= DATA EXTRACT =

┏━━

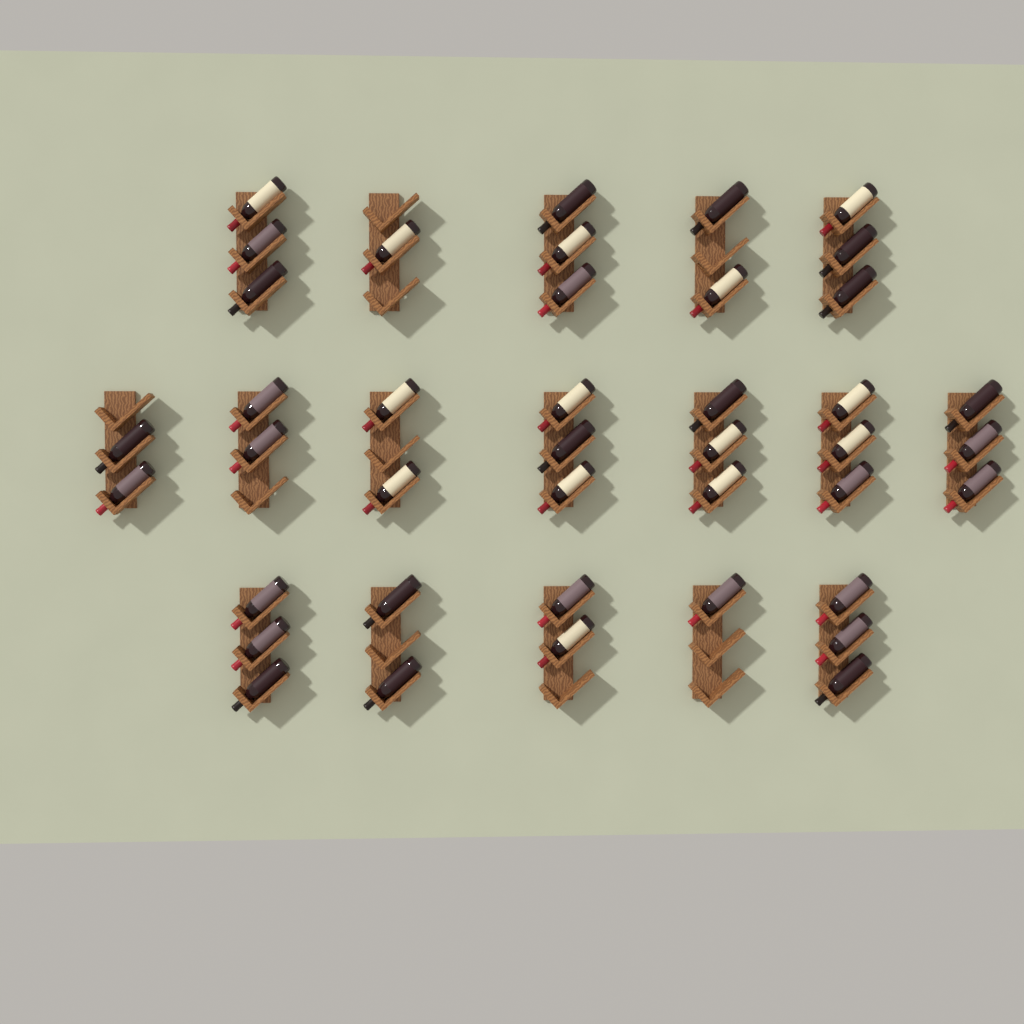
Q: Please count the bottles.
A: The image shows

┗━━
┏━━

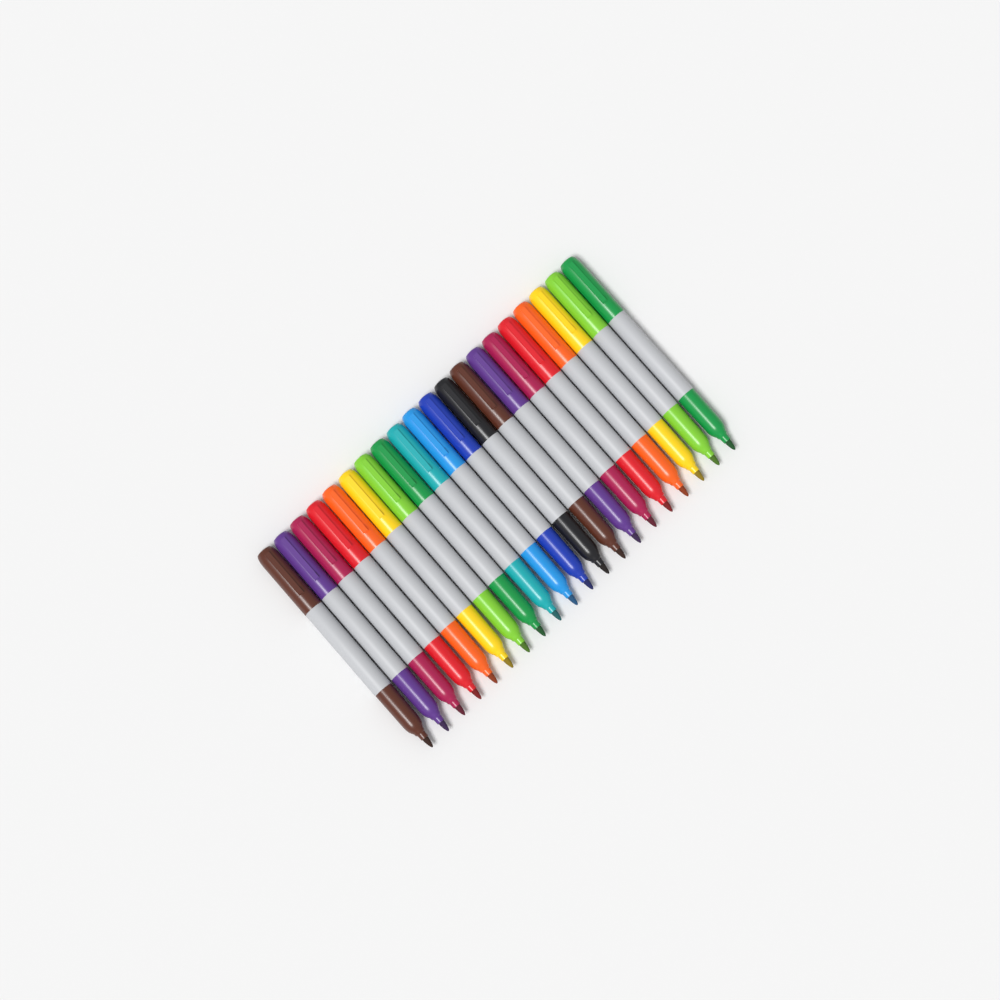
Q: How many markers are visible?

┗━━
┏━━

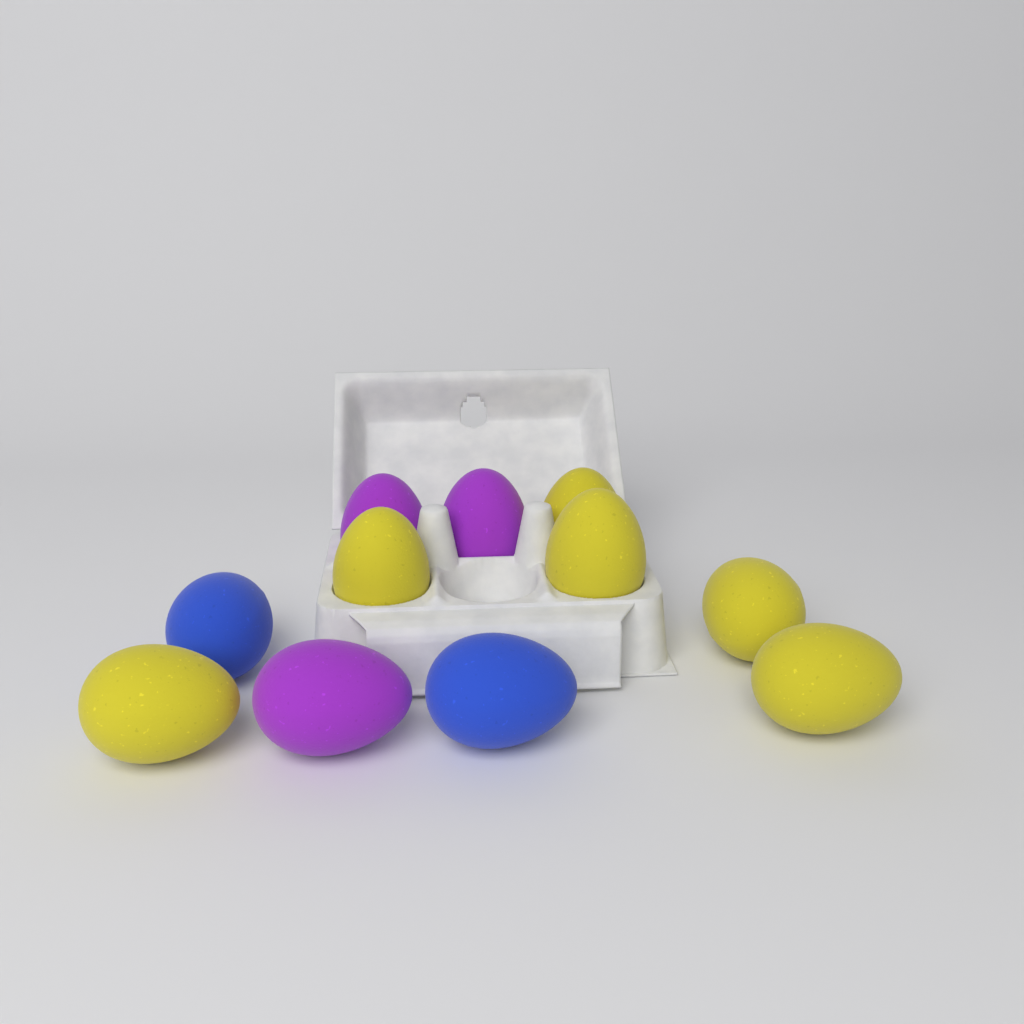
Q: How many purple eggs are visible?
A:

┗━━

= PROBLEM DETAILS =
Find each line of the records that contains the word "visible" and copy those lines.

= RIGHT ANSWER =
Q: How many markers are visible?
Q: How many purple eggs are visible?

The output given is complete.